§ **Text shown**
━━━━━━━━

容器隔离如何防止 AI 代理访问主机敏感文件?

Isolation is enforced at multiple levels: 1) Filesystem Namespace: The container gets its own root filesystem. Host directories are invisible unless explicitly mounted. 2) Mount Allowlist: The host maintains a strict allowlist (mount-allowlist.json) that is never passed to the container. 3) Path Blocking: Default rules block paths containing .ssh, .aws, credentials, etc. 4) Symbolic Link Resolution: The system resolves symlinks before allowing a mount, preventing traversal attacks like ../../../etc/passwd. An agent cannot read or write anything outside its allowed mounts.

凭证代理系统的工作原理是什么?如何保证 API key 安全?

The host runs a local HTTP proxy server. When the containerized agent makes an HTTP request to an API (e.g., api.anthropic.com), the request is routed through this proxy. The proxy intercepts the request, strips any placeholder authentication headers from the container, and injects the real API key stored securely on the host. The request then proceeds to the internet. The real key never enters the container's memory, filesystem, or environment variables. Even if the agent is malicious, it cannot access the genuine credential.

━━━━━━━━

§ **Available data**
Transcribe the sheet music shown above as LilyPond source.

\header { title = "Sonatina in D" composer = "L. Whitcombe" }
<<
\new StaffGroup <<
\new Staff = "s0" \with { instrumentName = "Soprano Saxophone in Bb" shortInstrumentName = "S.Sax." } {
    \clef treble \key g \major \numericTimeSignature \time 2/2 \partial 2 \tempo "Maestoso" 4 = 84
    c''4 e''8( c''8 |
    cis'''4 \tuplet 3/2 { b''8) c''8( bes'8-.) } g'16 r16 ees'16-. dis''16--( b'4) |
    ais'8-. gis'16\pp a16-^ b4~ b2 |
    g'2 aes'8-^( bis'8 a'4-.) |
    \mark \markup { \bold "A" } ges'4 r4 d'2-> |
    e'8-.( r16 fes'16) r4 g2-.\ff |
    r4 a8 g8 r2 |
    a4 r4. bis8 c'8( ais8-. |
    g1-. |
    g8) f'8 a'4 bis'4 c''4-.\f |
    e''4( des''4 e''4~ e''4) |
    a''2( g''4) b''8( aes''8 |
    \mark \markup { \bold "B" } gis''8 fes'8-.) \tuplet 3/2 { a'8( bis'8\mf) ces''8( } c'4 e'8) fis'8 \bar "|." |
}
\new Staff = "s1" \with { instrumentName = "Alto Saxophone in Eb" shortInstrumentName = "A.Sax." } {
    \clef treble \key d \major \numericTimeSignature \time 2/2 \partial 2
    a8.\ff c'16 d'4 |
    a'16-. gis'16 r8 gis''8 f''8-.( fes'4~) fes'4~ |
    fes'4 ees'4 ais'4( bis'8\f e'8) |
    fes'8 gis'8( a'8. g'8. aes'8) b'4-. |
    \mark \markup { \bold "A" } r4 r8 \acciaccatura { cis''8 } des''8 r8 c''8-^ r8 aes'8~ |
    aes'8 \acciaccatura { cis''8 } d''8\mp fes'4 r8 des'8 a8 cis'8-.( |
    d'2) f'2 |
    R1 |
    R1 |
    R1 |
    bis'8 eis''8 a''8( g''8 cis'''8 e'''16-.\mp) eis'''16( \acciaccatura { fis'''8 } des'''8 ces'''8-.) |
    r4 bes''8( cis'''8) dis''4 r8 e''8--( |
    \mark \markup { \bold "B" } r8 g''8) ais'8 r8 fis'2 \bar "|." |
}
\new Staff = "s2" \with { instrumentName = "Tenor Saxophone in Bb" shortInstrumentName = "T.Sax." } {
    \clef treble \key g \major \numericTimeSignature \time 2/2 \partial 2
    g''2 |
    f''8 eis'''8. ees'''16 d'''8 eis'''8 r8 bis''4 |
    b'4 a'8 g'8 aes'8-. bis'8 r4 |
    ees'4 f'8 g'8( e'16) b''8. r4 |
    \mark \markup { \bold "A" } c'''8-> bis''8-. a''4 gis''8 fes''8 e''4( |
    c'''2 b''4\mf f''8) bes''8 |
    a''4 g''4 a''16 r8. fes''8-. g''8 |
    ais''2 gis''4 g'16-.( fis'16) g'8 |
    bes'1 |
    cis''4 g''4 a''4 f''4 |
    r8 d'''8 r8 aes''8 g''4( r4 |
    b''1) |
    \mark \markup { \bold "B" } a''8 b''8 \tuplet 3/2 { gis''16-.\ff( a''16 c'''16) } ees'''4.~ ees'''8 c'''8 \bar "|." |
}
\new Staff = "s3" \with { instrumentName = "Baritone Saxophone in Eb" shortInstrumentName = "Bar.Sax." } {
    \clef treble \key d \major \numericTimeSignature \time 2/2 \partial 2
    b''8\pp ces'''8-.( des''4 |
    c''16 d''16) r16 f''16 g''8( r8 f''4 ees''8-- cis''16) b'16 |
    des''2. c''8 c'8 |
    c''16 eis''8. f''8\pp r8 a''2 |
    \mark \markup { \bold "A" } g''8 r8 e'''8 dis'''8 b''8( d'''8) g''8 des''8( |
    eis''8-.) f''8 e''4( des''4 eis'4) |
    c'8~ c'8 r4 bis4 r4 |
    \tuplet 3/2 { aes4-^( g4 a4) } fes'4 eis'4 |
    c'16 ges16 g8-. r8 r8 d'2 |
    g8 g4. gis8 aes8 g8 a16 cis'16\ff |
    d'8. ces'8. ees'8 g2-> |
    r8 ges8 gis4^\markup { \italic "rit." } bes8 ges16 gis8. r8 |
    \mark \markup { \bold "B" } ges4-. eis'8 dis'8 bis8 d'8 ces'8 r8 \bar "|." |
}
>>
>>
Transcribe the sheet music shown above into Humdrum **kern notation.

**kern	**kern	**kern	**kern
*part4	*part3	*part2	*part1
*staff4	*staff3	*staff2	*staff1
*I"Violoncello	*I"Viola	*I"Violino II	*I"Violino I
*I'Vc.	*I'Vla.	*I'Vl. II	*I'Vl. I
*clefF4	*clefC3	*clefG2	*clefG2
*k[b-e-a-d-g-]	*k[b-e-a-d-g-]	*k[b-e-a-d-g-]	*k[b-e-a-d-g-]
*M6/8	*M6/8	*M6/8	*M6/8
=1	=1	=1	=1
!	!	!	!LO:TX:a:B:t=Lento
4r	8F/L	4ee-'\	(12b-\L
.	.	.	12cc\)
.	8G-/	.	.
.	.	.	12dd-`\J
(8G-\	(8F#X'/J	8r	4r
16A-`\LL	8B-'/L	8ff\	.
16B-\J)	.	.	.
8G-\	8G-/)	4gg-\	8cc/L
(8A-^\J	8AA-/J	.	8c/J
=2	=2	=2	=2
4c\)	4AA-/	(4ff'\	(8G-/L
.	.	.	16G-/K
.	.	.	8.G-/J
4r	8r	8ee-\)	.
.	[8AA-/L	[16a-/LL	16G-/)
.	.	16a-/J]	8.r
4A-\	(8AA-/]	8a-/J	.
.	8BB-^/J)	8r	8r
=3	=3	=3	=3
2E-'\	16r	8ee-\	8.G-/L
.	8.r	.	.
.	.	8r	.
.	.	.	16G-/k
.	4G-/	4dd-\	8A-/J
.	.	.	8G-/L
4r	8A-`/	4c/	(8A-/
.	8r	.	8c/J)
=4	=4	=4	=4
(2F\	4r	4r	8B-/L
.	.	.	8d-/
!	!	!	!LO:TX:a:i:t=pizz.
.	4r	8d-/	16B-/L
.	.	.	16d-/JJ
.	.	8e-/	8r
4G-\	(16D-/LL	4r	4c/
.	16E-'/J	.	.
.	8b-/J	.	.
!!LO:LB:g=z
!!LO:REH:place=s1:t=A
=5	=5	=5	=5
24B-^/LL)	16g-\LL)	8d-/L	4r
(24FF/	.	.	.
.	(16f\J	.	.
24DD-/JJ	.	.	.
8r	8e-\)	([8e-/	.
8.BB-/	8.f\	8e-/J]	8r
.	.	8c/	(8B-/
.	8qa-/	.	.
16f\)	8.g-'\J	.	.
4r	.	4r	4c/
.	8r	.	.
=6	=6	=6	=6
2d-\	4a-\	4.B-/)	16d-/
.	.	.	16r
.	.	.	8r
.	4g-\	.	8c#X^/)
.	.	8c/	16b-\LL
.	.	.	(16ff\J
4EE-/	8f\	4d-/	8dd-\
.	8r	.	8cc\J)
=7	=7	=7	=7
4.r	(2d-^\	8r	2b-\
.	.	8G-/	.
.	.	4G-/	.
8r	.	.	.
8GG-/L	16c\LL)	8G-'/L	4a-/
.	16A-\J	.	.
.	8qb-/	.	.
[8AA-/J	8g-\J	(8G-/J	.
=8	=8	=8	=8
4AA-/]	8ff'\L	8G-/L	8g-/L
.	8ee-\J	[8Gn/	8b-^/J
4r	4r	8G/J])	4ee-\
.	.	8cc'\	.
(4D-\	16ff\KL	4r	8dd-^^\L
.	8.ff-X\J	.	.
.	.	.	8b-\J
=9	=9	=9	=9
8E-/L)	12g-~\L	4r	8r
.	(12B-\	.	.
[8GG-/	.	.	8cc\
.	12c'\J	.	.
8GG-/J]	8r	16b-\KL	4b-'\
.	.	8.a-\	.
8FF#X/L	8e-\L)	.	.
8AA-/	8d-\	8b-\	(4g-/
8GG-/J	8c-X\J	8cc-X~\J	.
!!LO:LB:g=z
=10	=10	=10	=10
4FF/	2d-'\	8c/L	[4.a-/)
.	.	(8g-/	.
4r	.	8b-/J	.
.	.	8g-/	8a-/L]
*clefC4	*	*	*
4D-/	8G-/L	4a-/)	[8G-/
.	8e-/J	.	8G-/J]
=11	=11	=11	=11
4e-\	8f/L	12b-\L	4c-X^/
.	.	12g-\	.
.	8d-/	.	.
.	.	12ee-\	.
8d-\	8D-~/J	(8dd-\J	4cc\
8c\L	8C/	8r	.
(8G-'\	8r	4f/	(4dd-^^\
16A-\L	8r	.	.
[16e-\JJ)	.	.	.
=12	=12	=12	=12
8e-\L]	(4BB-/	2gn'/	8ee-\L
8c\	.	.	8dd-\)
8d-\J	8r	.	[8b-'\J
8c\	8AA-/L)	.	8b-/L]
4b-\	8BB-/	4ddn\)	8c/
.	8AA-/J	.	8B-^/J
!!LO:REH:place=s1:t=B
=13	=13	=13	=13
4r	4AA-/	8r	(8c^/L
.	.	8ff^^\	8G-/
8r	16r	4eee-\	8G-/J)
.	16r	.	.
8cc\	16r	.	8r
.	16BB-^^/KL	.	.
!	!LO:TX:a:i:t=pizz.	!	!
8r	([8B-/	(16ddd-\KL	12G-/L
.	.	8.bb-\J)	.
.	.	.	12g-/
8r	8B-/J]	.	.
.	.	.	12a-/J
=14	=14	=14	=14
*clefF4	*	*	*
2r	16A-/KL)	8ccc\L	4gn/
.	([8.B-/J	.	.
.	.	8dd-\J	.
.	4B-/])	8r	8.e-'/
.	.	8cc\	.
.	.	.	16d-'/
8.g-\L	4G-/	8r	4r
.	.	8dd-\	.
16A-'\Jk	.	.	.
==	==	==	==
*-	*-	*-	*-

━━━━━━━━

§ **What to work on**
(1) Using the text on container isolation and credential proxying above, answer each question briefly.
(a) What is the name of the file the host uses as its mount allowlist?
(b) What does the proxy remove from the container's request before adding the real API key?
(c) What does the system resolve before it allows a mount?
(2) Extend the text on container isolation and credential proxying above with a few more sentences, picking up right after its final sentence.

§ **Outputs by task**
(1)
(a) mount-allowlist.json
(b) Any placeholder authentication headers from the container
(c) Symbolic links (symlinks)

(2)
NanoClaw 支持哪些消息协议和数据格式?

NanoClaw uses a channel-agnostic internal message format. Integration with external platforms is handled by channel-specific "provider" skills. Officially supported providers use:

  • WhatsApp: The whatsapp-web.js library, leveraging the WhatsApp Web protocol.
  • Telegram: The official Telegram Bot API (HTTPS/JSON).
  • Email (Gmail): SMTP/IMAP protocols. The skill system can be extended to support any protocol with a Node.js library (e.g., Matrix, Slack RTM API, Discord Gateway).

技能系统的扩展机制如何工作?如何开发自定义技能?

Skills are developed as git branches following a naming convention (skill/name). A skill contains its implementation code and a manifest. To use a skill, a user merges that branch into their fork of NanoClaw. To develop a custom skill:

  1. Create a new git branch from main.
  2. Implement your skill logic in the appropriate directory (e.g., src/skills/).
  3. Define the skill's metadata and triggers.
  4. Test it locally. You can then maintain it privately or propose it to the upstream repository via a Pull Request for community adoption.

分组隔离在技术上是如何实现的?不同组之间完全隔离吗?

Isolation is implemented per group via:

  1. Separate Data Directories: Each group has its own data/sessions/{group_id}/ subdirectory containing its SQLite database and Claude session state.
  2. Independent Container Mounts: When a container is launched for a group, only that group's designated workspace directory is mounted.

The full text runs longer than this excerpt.